Por outro lado, a Penitenciária de Coimbra está
completamente fora do seu prazo de validade. É do século XIX, apesar de ainda
funcionar nos dias de hoje. Não oferece condições mínimas para os fins a que se
destina. Além do mais está a roubar espaço à cidade, muito próximo desse sítio
tão demandado que é a Alta universitária. Actualmente não fazem nenhum sentido
prisões dentro da cidade. O espaço que está dentro dos muros da
prisão poderia inspirar uma boa equipa de arquitectura que conseguisse
conciliar a preservação do corpo principal do edifício e a memória do espaço
com a criação de instalações funcionais de uso cultural não só para estudantes,
que bem precisam de novos sítios de estudo e convívio, como para todos os cidadãos, residentes em
Coimbra ou vindos de fora. Boa parte do espaço entre o Parque de Santa Cruz e o
Jardim Botânico poderia passar a ser verde, tornando Coimbra uma cidade ambientalmente sustentável e ainda mais
agradável para viver.
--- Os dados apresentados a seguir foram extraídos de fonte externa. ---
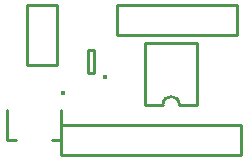
<source format=gto>
G04 DipTrace 2.4.0.2*
%INSquishyDuinoRev2.gto*%
%MOIN*%
%ADD10C,0.0098*%
%ADD18C,0.0154*%
%FSLAX44Y44*%
G04*
G70*
G90*
G75*
G01*
%LNTopSilk*%
%LPD*%
X5911Y5000D2*
D10*
X11911D1*
Y4000D1*
X5911D1*
Y5000D1*
X4786Y7000D2*
X5786D1*
Y9000D1*
X4786D1*
Y7000D1*
X7786Y9000D2*
X11786D1*
Y8000D1*
X7786D1*
Y9000D1*
D18*
X7359Y6576D3*
X7015Y6707D2*
D10*
Y7495D1*
X6819D1*
Y6707D1*
X7015D1*
X5894Y5481D2*
Y4497D1*
X5598D1*
X4417D2*
X4122D1*
Y5481D1*
D18*
X5985Y6067D3*
X10446Y5664D2*
D10*
Y7711D1*
X8714Y5664D2*
Y7711D1*
X10446D2*
X8714D1*
X10446Y5664D2*
X9855D1*
X9304D2*
X8714D1*
X9855D2*
G03X9304Y5664I-276J0D01*
G01*
M02*

</source>
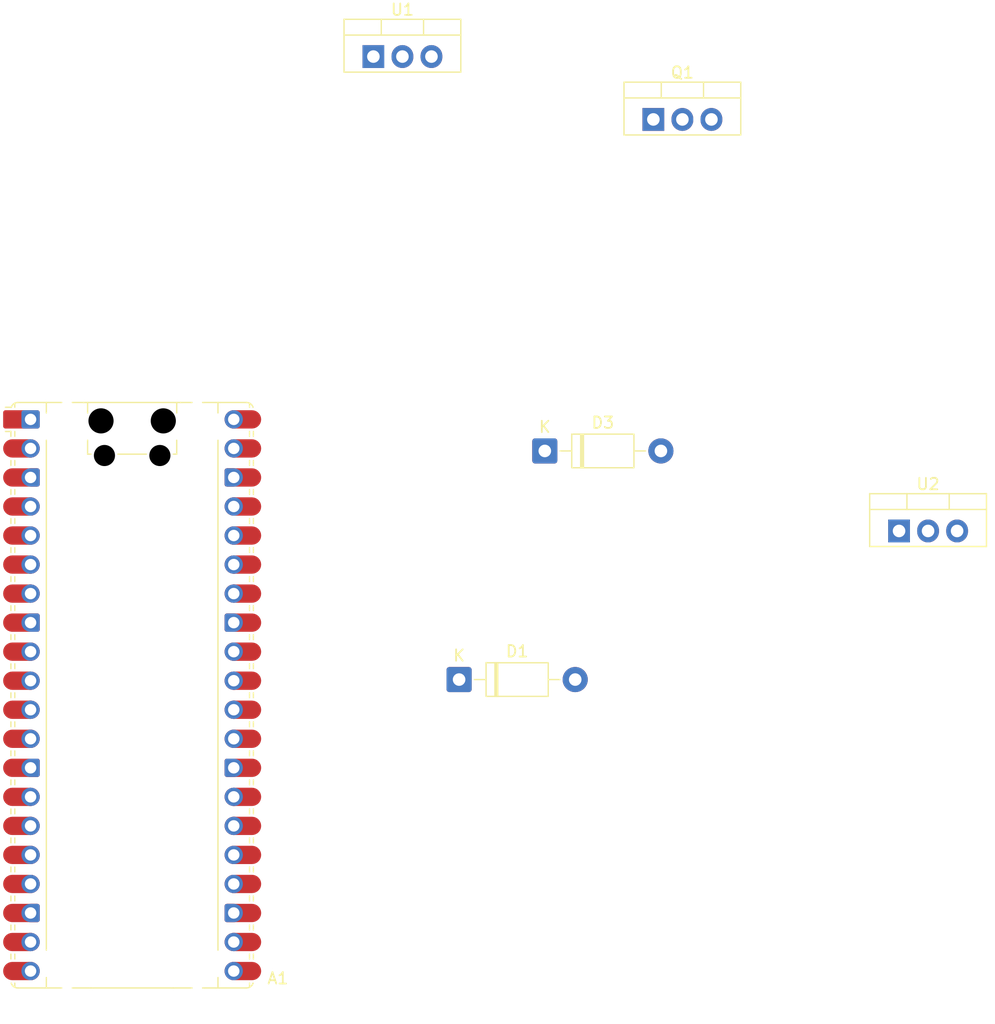
<source format=kicad_pcb>
(kicad_pcb
	(version 20241229)
	(generator "pcbnew")
	(generator_version "9.0")
	(general
		(thickness 1.6)
		(legacy_teardrops no)
	)
	(paper "A4")
	(layers
		(0 "F.Cu" signal)
		(2 "B.Cu" signal)
		(9 "F.Adhes" user "F.Adhesive")
		(11 "B.Adhes" user "B.Adhesive")
		(13 "F.Paste" user)
		(15 "B.Paste" user)
		(5 "F.SilkS" user "F.Silkscreen")
		(7 "B.SilkS" user "B.Silkscreen")
		(1 "F.Mask" user)
		(3 "B.Mask" user)
		(17 "Dwgs.User" user "User.Drawings")
		(19 "Cmts.User" user "User.Comments")
		(21 "Eco1.User" user "User.Eco1")
		(23 "Eco2.User" user "User.Eco2")
		(25 "Edge.Cuts" user)
		(27 "Margin" user)
		(31 "F.CrtYd" user "F.Courtyard")
		(29 "B.CrtYd" user "B.Courtyard")
		(35 "F.Fab" user)
		(33 "B.Fab" user)
		(39 "User.1" user)
		(41 "User.2" user)
		(43 "User.3" user)
		(45 "User.4" user)
	)
	(setup
		(pad_to_mask_clearance 0)
		(allow_soldermask_bridges_in_footprints no)
		(tenting front back)
		(pcbplotparams
			(layerselection 0x00000000_00000000_55555555_5755f5ff)
			(plot_on_all_layers_selection 0x00000000_00000000_00000000_00000000)
			(disableapertmacros no)
			(usegerberextensions no)
			(usegerberattributes yes)
			(usegerberadvancedattributes yes)
			(creategerberjobfile yes)
			(dashed_line_dash_ratio 12.000000)
			(dashed_line_gap_ratio 3.000000)
			(svgprecision 4)
			(plotframeref no)
			(mode 1)
			(useauxorigin no)
			(hpglpennumber 1)
			(hpglpenspeed 20)
			(hpglpendiameter 15.000000)
			(pdf_front_fp_property_popups yes)
			(pdf_back_fp_property_popups yes)
			(pdf_metadata yes)
			(pdf_single_document no)
			(dxfpolygonmode yes)
			(dxfimperialunits yes)
			(dxfusepcbnewfont yes)
			(psnegative no)
			(psa4output no)
			(plot_black_and_white yes)
			(sketchpadsonfab no)
			(plotpadnumbers no)
			(hidednponfab no)
			(sketchdnponfab yes)
			(crossoutdnponfab yes)
			(subtractmaskfromsilk no)
			(outputformat 1)
			(mirror no)
			(drillshape 1)
			(scaleselection 1)
			(outputdirectory "")
		)
	)
	(net 0 "")
	(net 1 "unconnected-(A1-ADC_VREF-Pad35)")
	(net 2 "unconnected-(A1-GPIO20-Pad26)")
	(net 3 "unconnected-(A1-GPIO22-Pad29)")
	(net 4 "unconnected-(A1-RUN-Pad30)")
	(net 5 "unconnected-(A1-GPIO10-Pad14)")
	(net 6 "unconnected-(A1-GPIO13-Pad17)")
	(net 7 "unconnected-(A1-GPIO6-Pad9)")
	(net 8 "unconnected-(A1-GPIO4-Pad6)")
	(net 9 "unconnected-(A1-3V3_EN-Pad37)")
	(net 10 "unconnected-(A1-GND-Pad13)")
	(net 11 "unconnected-(A1-GPIO26_ADC0-Pad31)")
	(net 12 "unconnected-(A1-AGND-Pad33)")
	(net 13 "unconnected-(A1-GPIO8-Pad11)")
	(net 14 "unconnected-(A1-GPIO8-Pad11)_1")
	(net 15 "unconnected-(A1-GPIO21-Pad27)")
	(net 16 "Net-(A1-GPIO2)")
	(net 17 "unconnected-(A1-GND-Pad13)_1")
	(net 18 "unconnected-(A1-GPIO11-Pad15)")
	(net 19 "unconnected-(A1-GPIO3-Pad5)")
	(net 20 "unconnected-(A1-3V3-Pad36)")
	(net 21 "unconnected-(A1-GPIO15-Pad20)")
	(net 22 "unconnected-(A1-GPIO7-Pad10)")
	(net 23 "unconnected-(A1-GPIO20-Pad26)_1")
	(net 24 "unconnected-(A1-GND-Pad13)_2")
	(net 25 "unconnected-(A1-GPIO27_ADC1-Pad32)")
	(net 26 "unconnected-(A1-3V3-Pad36)_1")
	(net 27 "unconnected-(A1-3V3_EN-Pad37)_1")
	(net 28 "unconnected-(A1-GPIO26_ADC0-Pad31)_1")
	(net 29 "GND")
	(net 30 "unconnected-(A1-GPIO11-Pad15)_1")
	(net 31 "unconnected-(A1-GPIO10-Pad14)_1")
	(net 32 "unconnected-(A1-GPIO15-Pad20)_1")
	(net 33 "unconnected-(A1-GND-Pad13)_3")
	(net 34 "unconnected-(A1-GPIO18-Pad24)")
	(net 35 "unconnected-(A1-GPIO12-Pad16)")
	(net 36 "unconnected-(A1-GPIO5-Pad7)")
	(net 37 "Net-(A1-GPIO0)")
	(net 38 "unconnected-(A1-GND-Pad13)_4")
	(net 39 "unconnected-(A1-GPIO28_ADC2-Pad34)")
	(net 40 "unconnected-(A1-AGND-Pad33)_1")
	(net 41 "unconnected-(A1-GPIO14-Pad19)")
	(net 42 "unconnected-(A1-ADC_VREF-Pad35)_1")
	(net 43 "unconnected-(A1-GPIO28_ADC2-Pad34)_1")
	(net 44 "unconnected-(A1-GND-Pad13)_5")
	(net 45 "unconnected-(A1-GPIO14-Pad19)_1")
	(net 46 "unconnected-(A1-GPIO5-Pad7)_1")
	(net 47 "unconnected-(A1-GND-Pad13)_6")
	(net 48 "unconnected-(A1-GPIO18-Pad24)_1")
	(net 49 "unconnected-(A1-GPIO17-Pad22)")
	(net 50 "unconnected-(A1-GPIO17-Pad22)_1")
	(net 51 "unconnected-(A1-GPIO22-Pad29)_1")
	(net 52 "unconnected-(A1-GPIO21-Pad27)_1")
	(net 53 "unconnected-(A1-GPIO27_ADC1-Pad32)_1")
	(net 54 "unconnected-(A1-GPIO19-Pad25)")
	(net 55 "unconnected-(A1-GPIO13-Pad17)_1")
	(net 56 "unconnected-(A1-GND-Pad13)_7")
	(net 57 "unconnected-(A1-GPIO7-Pad10)_1")
	(net 58 "unconnected-(A1-GPIO9-Pad12)")
	(net 59 "unconnected-(A1-GND-Pad13)_8")
	(net 60 "unconnected-(A1-GPIO6-Pad9)_1")
	(net 61 "unconnected-(A1-GPIO4-Pad6)_1")
	(net 62 "unconnected-(A1-GPIO16-Pad21)")
	(net 63 "unconnected-(A1-GND-Pad13)_9")
	(net 64 "Net-(A1-VBUS)")
	(net 65 "unconnected-(A1-GND-Pad13)_10")
	(net 66 "unconnected-(A1-GPIO1-Pad2)")
	(net 67 "unconnected-(A1-GPIO12-Pad16)_1")
	(net 68 "unconnected-(A1-GPIO1-Pad2)_1")
	(net 69 "unconnected-(A1-GND-Pad13)_11")
	(net 70 "unconnected-(A1-GPIO19-Pad25)_1")
	(net 71 "unconnected-(A1-GPIO9-Pad12)_1")
	(net 72 "unconnected-(A1-GPIO3-Pad5)_1")
	(net 73 "unconnected-(A1-GND-Pad13)_12")
	(net 74 "unconnected-(A1-GPIO16-Pad21)_1")
	(net 75 "unconnected-(A1-RUN-Pad30)_1")
	(net 76 "unconnected-(A1-GND-Pad13)_13")
	(net 77 "Net-(D1-K)")
	(net 78 "Net-(D1-A)")
	(net 79 "+5V")
	(net 80 "Net-(D3-K)")
	(net 81 "Net-(Q1-G)")
	(net 82 "Net-(U1-ADJ)")
	(net 83 "+3.3V")
	(net 84 "Net-(U2-ADJ)")
	(footprint "Diode_THT:D_DO-41_SOD81_P10.16mm_Horizontal" (layer "F.Cu") (at 164.42 87))
	(footprint "Diode_THT:D_DO-41_SOD81_P10.16mm_Horizontal" (layer "F.Cu") (at 156.92 107))
	(footprint "Package_TO_SOT_THT:TO-220-3_Vertical" (layer "F.Cu") (at 195.42 94))
	(footprint "Package_TO_SOT_THT:TO-220-3_Vertical" (layer "F.Cu") (at 149.42 52.5))
	(footprint "Package_TO_SOT_THT:TO-220-3_Vertical" (layer "F.Cu") (at 173.92 58))
	(footprint "Module:RaspberryPi_Pico_Common_Unspecified" (layer "F.Cu") (at 128.31 108.37))
	(embedded_fonts no)
)

</source>
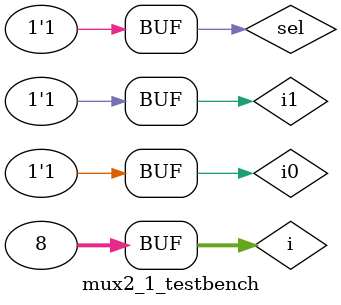
<source format=sv>


`timescale 1ns/10ps

module mux2_1(out, i0, i1, sel);
  output logic out;
  input logic i0, i1, sel;
  
  logic v0, v1, nsel;
  
  //out = (i1 & sel) | (i0 & ~sel);
  not #0.05 Not_1 (nsel, sel);
  and #0.05 And_1 (v0, i0, nsel);
  and #0.05 And_2 (v1, i1, sel);
  or  #0.05 Or_1  (out, v1, v0); 
  
endmodule

module mux2_1_testbench();
	logic i0, i1, sel;
	logic out;

	mux2_1 dut (.out, .i0, .i1, .sel);

	integer i;
	initial begin
		for (i = 0; i < 8; i++) begin
			{sel, i1, i0} = i; #10;
		end
	end
endmodule 

</source>
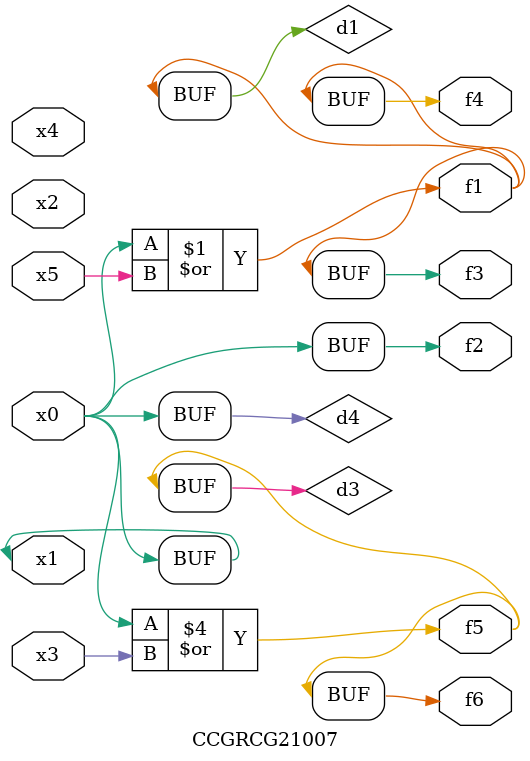
<source format=v>
module CCGRCG21007(
	input x0, x1, x2, x3, x4, x5,
	output f1, f2, f3, f4, f5, f6
);

	wire d1, d2, d3, d4;

	or (d1, x0, x5);
	xnor (d2, x1, x4);
	or (d3, x0, x3);
	buf (d4, x0, x1);
	assign f1 = d1;
	assign f2 = d4;
	assign f3 = d1;
	assign f4 = d1;
	assign f5 = d3;
	assign f6 = d3;
endmodule

</source>
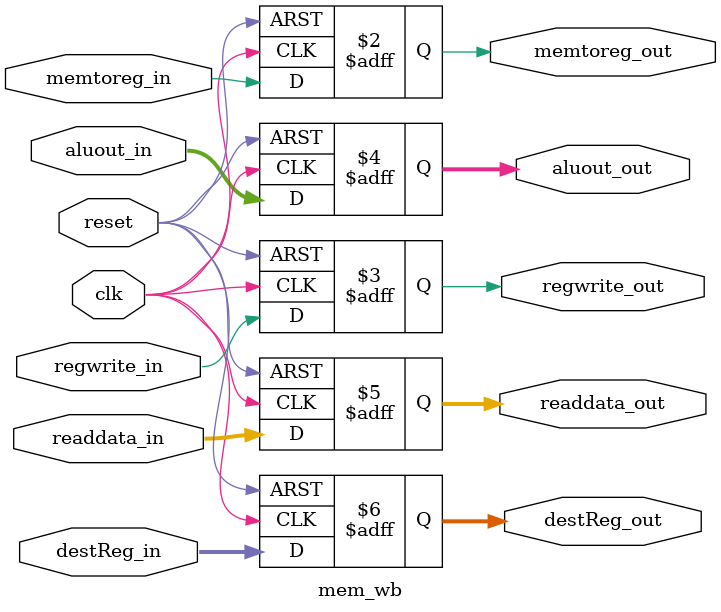
<source format=sv>
module mem_wb(
    input  logic        clk,
    input  logic        reset,
    // Control in
    input  logic        memtoreg_in,
    input  logic        regwrite_in,
    // Data in
    input  logic [31:0] aluout_in,
    input  logic [31:0] readdata_in,
    input  logic [4:0]  destReg_in,
    // outputs
    output logic        memtoreg_out,
    output logic        regwrite_out,
    output logic [31:0] aluout_out,
    output logic [31:0] readdata_out,
    output logic [4:0]  destReg_out
);

    always_ff @(posedge clk or posedge reset) begin
        if (reset) begin
            memtoreg_out <= '0;
            regwrite_out <= '0;
            aluout_out   <= '0;
            readdata_out <= '0;
            destReg_out  <= '0;
        end else begin
            memtoreg_out <= memtoreg_in;
            regwrite_out <= regwrite_in;
            aluout_out   <= aluout_in;
            readdata_out <= readdata_in;
            destReg_out  <= destReg_in;
        end
    end
endmodule

</source>
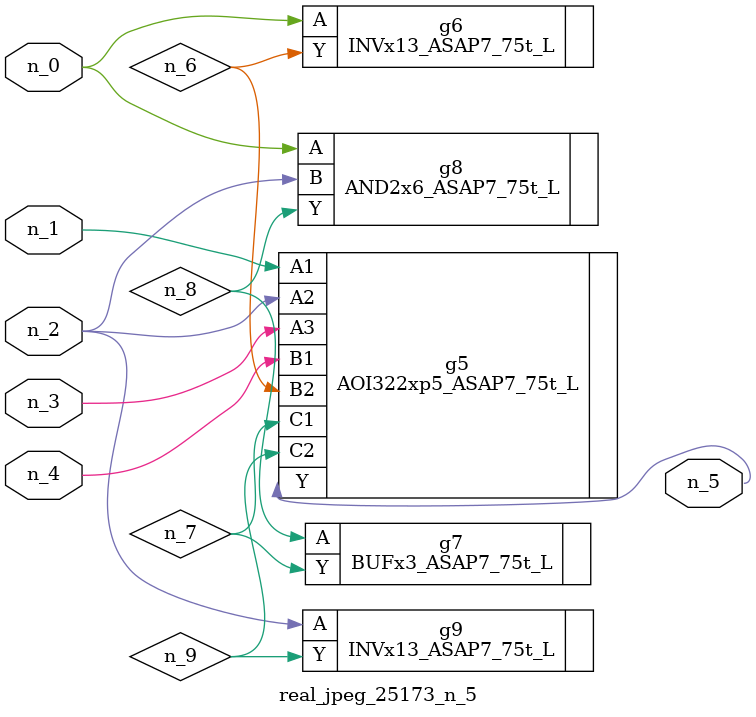
<source format=v>
module real_jpeg_25173_n_5 (n_4, n_0, n_1, n_2, n_3, n_5);

input n_4;
input n_0;
input n_1;
input n_2;
input n_3;

output n_5;

wire n_8;
wire n_6;
wire n_7;
wire n_9;

INVx13_ASAP7_75t_L g6 ( 
.A(n_0),
.Y(n_6)
);

AND2x6_ASAP7_75t_L g8 ( 
.A(n_0),
.B(n_2),
.Y(n_8)
);

AOI322xp5_ASAP7_75t_L g5 ( 
.A1(n_1),
.A2(n_2),
.A3(n_3),
.B1(n_4),
.B2(n_6),
.C1(n_7),
.C2(n_9),
.Y(n_5)
);

INVx13_ASAP7_75t_L g9 ( 
.A(n_2),
.Y(n_9)
);

BUFx3_ASAP7_75t_L g7 ( 
.A(n_8),
.Y(n_7)
);


endmodule
</source>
Há exemplos no mundo de espaços antigos que foram
criativamente aproveitados com obras contemporâneas arrojadas, que mudaram por
completo a vida das cidades onde foram feitos. E Coimbra sempre foi um sítio de
mudanças, por exemplo a construção da Biblioteca Joanina sobre uma prisão
medieval.
O ano de 2027, em que Coimbra se pode e deve mostrar ao
mundo, está à porta. Existe fundos disponíveis para lá de 2010 cuja utilização
tem de ser agora definida. Será que a Universidade e a Cidade conseguem
trabalhar em conjunto? Seremos capazes de ligar o passado ao futuro através de
um projecto ambicioso? Quero acreditar que sim.